Thoughts on Turning 32
Entering My Prime (Bloody Confused)
Last week I turned 32.
And honestly, I hadn’t intended to write this post until my partner encouraged me — saying posts like these are the ones that connect.
So if you’ll allow me to be real for a moment, I’m 32 and most days I feel I’ve got nothing figured out.
I struggle with climate anxiety. Constant injuries. Deep-seated insecurities about being enough to be an artist. The idea of whether to have children, what career to undertake, the deep aching in my chest of being away whilst my family and friends grow up, making lives for themselves in Australia.
Breath.
I left on a bottomless trip to South America, with a beige plan to be away for a year. It’s been four and a half years.
I’ve lived, loved and changed.
Somewhere along the way, I discovered I no longer desired the life I once worked so hard for. I became a teacher, and I remember the starkness of realising this wasn’t who I was — I didn’t care about titles, chancing the safety of a stable job and or settling within myself.
To be clear, there’s nothing wrong with wanting any of those things, and part of me wishes I did. Except that wouldn’t be me being honest.
I care about feeling things with my entire chest.
Living wild and free.
Creating and dedicating myself to art.
But I do wonder what I’m doing with my life. I’ve been gone so long now that I don’t even remember my own zip code. On the good days, it feels good, and on the bad days, you notice the difference.
The feeling is almost like this hollow, weeping that exists within your bones. My bones feel fragile. Collected as a figment of what once was.
But didn’t I want to teach? To write? Didn’t I want to contribute in some way?
On certain days, it feels wasteful, almost like I’m being selfish. And other days it felt like exactly what I’m meant to be doing. I’ve never quite been able to reconcile that.
Every life choice we make comes with consequences we can’t envision.
I just thought I’d be further along in life by now. Having more wins than losses.
I might want you to convince me this is all okay. That these feelings are all experiences of leaving behind a well-lived youth
I work with a girl who has just turned 18; we share the same birthday. The other day, she mentioned we were birthday twins. I said not quite. I’m, after all, 12 years older than you.
‘Aren’t you born in 1994?’
‘Yeah, so?’
‘That’s 14 years.’
And it struck me, because it feels like just last week I was 18. Sitting around with people who to this day remain mates, and others who have long since departed.

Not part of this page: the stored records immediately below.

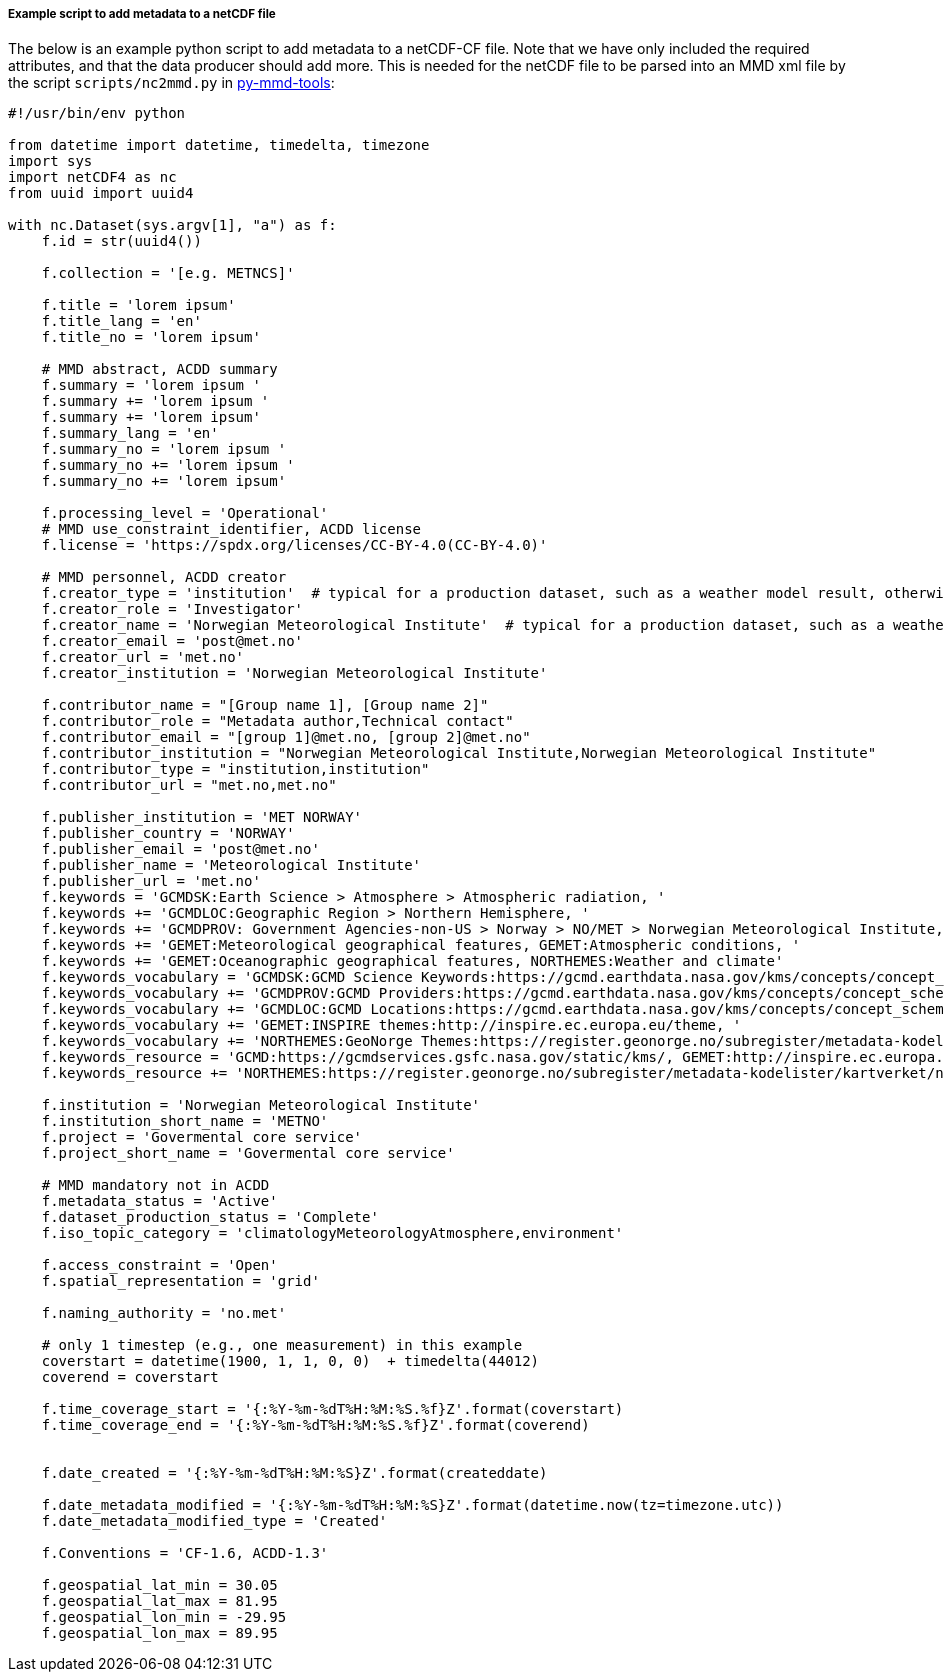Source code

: [[example-script-add-metadata]]
===== Example script to add metadata to a netCDF file

The below is an example python script to add metadata to a netCDF-CF file. Note that we have only included the required attributes, and that the data producer should add more. This is needed for the netCDF file to be parsed into an MMD xml file by the script `scripts/nc2mmd.py` in https://github.com/metno/py-mmd-tools[py-mmd-tools]:
[source, python]
----
#!/usr/bin/env python

from datetime import datetime, timedelta, timezone
import sys
import netCDF4 as nc
from uuid import uuid4

with nc.Dataset(sys.argv[1], "a") as f:
    f.id = str(uuid4())

    f.collection = '[e.g. METNCS]'

    f.title = 'lorem ipsum'
    f.title_lang = 'en'
    f.title_no = 'lorem ipsum'

    # MMD abstract, ACDD summary
    f.summary = 'lorem ipsum '
    f.summary += 'lorem ipsum '
    f.summary += 'lorem ipsum'
    f.summary_lang = 'en'
    f.summary_no = 'lorem ipsum '
    f.summary_no += 'lorem ipsum '
    f.summary_no += 'lorem ipsum'

    f.processing_level = 'Operational'
    # MMD use_constraint_identifier, ACDD license
    f.license = 'https://spdx.org/licenses/CC-BY-4.0(CC-BY-4.0)'

    # MMD personnel, ACDD creator
    f.creator_type = 'institution'  # typical for a production dataset, such as a weather model result, otherwise use 'person'
    f.creator_role = 'Investigator'
    f.creator_name = 'Norwegian Meteorological Institute'  # typical for a production dataset, such as a weather model result, otherwise use a named person
    f.creator_email = 'post@met.no'
    f.creator_url = 'met.no'
    f.creator_institution = 'Norwegian Meteorological Institute'

    f.contributor_name = "[Group name 1], [Group name 2]"
    f.contributor_role = "Metadata author,Technical contact"
    f.contributor_email = "[group 1]@met.no, [group 2]@met.no"
    f.contributor_institution = "Norwegian Meteorological Institute,Norwegian Meteorological Institute"
    f.contributor_type = "institution,institution"
    f.contributor_url = "met.no,met.no"

    f.publisher_institution = 'MET NORWAY'
    f.publisher_country = 'NORWAY'
    f.publisher_email = 'post@met.no'
    f.publisher_name = 'Meteorological Institute'
    f.publisher_url = 'met.no'
    f.keywords = 'GCMDSK:Earth Science > Atmosphere > Atmospheric radiation, '
    f.keywords += 'GCMDLOC:Geographic Region > Northern Hemisphere, '
    f.keywords += 'GCMDPROV: Government Agencies-non-US > Norway > NO/MET > Norwegian Meteorological Institute, '
    f.keywords += 'GEMET:Meteorological geographical features, GEMET:Atmospheric conditions, '
    f.keywords += 'GEMET:Oceanographic geographical features, NORTHEMES:Weather and climate'
    f.keywords_vocabulary = 'GCMDSK:GCMD Science Keywords:https://gcmd.earthdata.nasa.gov/kms/concepts/concept_scheme/sciencekeywords, '
    f.keywords_vocabulary += 'GCMDPROV:GCMD Providers:https://gcmd.earthdata.nasa.gov/kms/concepts/concept_scheme/providers, '
    f.keywords_vocabulary += 'GCMDLOC:GCMD Locations:https://gcmd.earthdata.nasa.gov/kms/concepts/concept_scheme/locations, '
    f.keywords_vocabulary += 'GEMET:INSPIRE themes:http://inspire.ec.europa.eu/theme, '
    f.keywords_vocabulary += 'NORTHEMES:GeoNorge Themes:https://register.geonorge.no/subregister/metadata-kodelister/kartverket/nasjonal-temainndeling'
    f.keywords_resource = 'GCMD:https://gcmdservices.gsfc.nasa.gov/static/kms/, GEMET:http://inspire.ec.europa.eu/theme, '
    f.keywords_resource += 'NORTHEMES:https://register.geonorge.no/subregister/metadata-kodelister/kartverket/nasjonal-temainndeling'

    f.institution = 'Norwegian Meteorological Institute'
    f.institution_short_name = 'METNO'
    f.project = 'Govermental core service'
    f.project_short_name = 'Govermental core service'

    # MMD mandatory not in ACDD
    f.metadata_status = 'Active'
    f.dataset_production_status = 'Complete'
    f.iso_topic_category = 'climatologyMeteorologyAtmosphere,environment'

    f.access_constraint = 'Open'
    f.spatial_representation = 'grid'

    f.naming_authority = 'no.met'

    # only 1 timestep (e.g., one measurement) in this example
    coverstart = datetime(1900, 1, 1, 0, 0)  + timedelta(44012)
    coverend = coverstart

    f.time_coverage_start = '{:%Y-%m-%dT%H:%M:%S.%f}Z'.format(coverstart)
    f.time_coverage_end = '{:%Y-%m-%dT%H:%M:%S.%f}Z'.format(coverend)


    f.date_created = '{:%Y-%m-%dT%H:%M:%S}Z'.format(createddate)

    f.date_metadata_modified = '{:%Y-%m-%dT%H:%M:%S}Z'.format(datetime.now(tz=timezone.utc))
    f.date_metadata_modified_type = 'Created'

    f.Conventions = 'CF-1.6, ACDD-1.3'

    f.geospatial_lat_min = 30.05
    f.geospatial_lat_max = 81.95
    f.geospatial_lon_min = -29.95
    f.geospatial_lon_max = 89.95
----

I laughed and eventually came to a smile of sorts. As 14 years flashed in front of my eyes.
All of which to say, my life’s both the best it’s ever been and in the same breath the most challenging.

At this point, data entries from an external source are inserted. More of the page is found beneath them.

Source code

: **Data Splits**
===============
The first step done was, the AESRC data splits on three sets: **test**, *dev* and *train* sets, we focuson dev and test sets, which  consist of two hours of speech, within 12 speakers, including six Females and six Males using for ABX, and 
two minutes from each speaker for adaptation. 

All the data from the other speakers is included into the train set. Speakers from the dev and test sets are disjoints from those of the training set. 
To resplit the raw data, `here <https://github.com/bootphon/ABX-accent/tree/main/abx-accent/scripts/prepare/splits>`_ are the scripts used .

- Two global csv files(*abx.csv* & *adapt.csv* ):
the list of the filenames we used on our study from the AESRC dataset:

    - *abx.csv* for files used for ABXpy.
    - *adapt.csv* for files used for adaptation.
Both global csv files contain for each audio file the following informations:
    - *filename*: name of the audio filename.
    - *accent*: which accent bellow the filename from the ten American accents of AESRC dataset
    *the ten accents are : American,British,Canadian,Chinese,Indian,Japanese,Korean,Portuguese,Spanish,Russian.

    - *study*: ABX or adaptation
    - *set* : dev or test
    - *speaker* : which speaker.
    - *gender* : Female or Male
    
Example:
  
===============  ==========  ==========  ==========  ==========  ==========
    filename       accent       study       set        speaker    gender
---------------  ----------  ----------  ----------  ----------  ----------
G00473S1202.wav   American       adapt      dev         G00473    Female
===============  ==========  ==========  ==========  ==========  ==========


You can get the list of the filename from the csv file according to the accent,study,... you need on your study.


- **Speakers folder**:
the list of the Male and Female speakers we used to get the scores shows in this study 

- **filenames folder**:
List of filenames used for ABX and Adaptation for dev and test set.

I’m not finding success, but I’m making art.
I’m making less money than I’ve ever made, but I like my job.
I’m in love in the kind of way that is healing.

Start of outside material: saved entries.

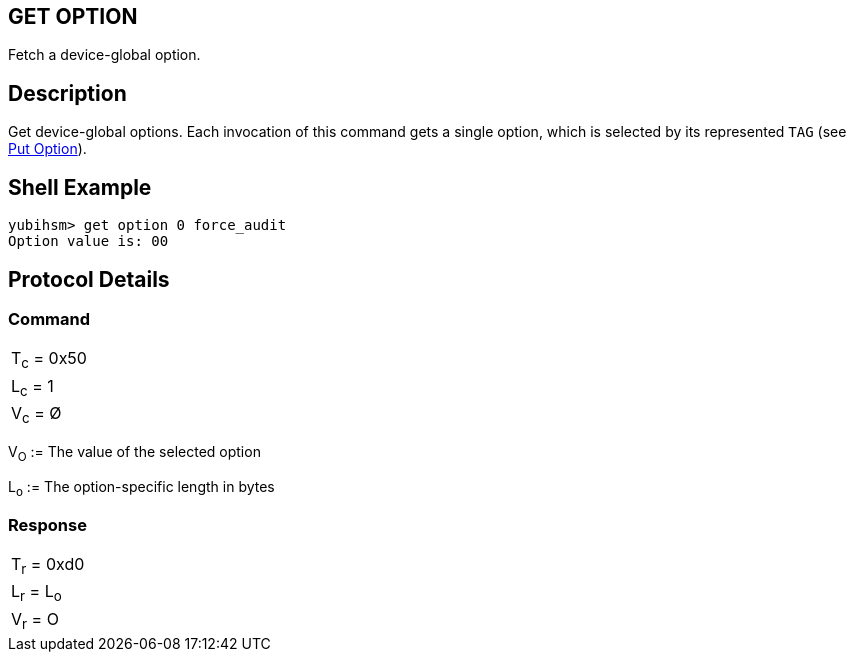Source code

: == GET OPTION

Fetch a device-global option.

== Description

Get device-global options. Each invocation of this command gets a single
option, which is selected by its represented `TAG` (see link:Put_Option.adoc[Put Option]).

== Shell Example

  yubihsm> get option 0 force_audit
  Option value is: 00

== Protocol Details

=== Command

|============
|T~c~ = 0x50
|L~c~ = 1
|V~c~ = Ø
|============

V~O~ := The value of the selected option

L~o~ := The option-specific length in bytes

=== Response

|===========
|T~r~ = 0xd0
|L~r~ = L~o~
|V~r~ = O
|===========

I’m constantly questioning if I’m on the right path, but the best trips I’ve ever taken are the ones without a bloody path.
The Irish Poet David Whyte once wrote:
“How do you know that you are on your path – because it disappears. That’s how you know.”
David Whyte
And I say all that to say, at 32, I’m not ready to have all the things I’ve dreamed of since I was a kid.
I just never want this adventure to end. You know?




"Midway in our life's journey, I went astray / from the straight road and woke to find myself / alone in a dark wood / . . .How I came to it I cannot rightly say, / So drugged and loose with sleep had I become."
That's how Dante starts Inferno. He was 35 years old, half-way through the "Christian" life-span of 70. The allegory could be read as strictly religious; that Dante has strayed from a life of virtue and has fallen into sin. Or, you could read it as more secular –that a now 30-something Dante is waking up to a life riddled with promise but also broken dreams, a non-existent career, and an uncertain future. He was an exile, an artist, a political visionary . . .and at this time lost in his life. Sometimes that feeling is scary. Dante, in his poem, after all, has to travel to Hell and back. But I think sometimes that feeling can be inspirational, being in the dark wood can lend us wisdom (Virgil does come to Dante there!) . . .I'm not saying you'll write something as good as the Divine Comedy, but I think Dante used the same feelings that you're experiencing and describing in this essay to attend to his art.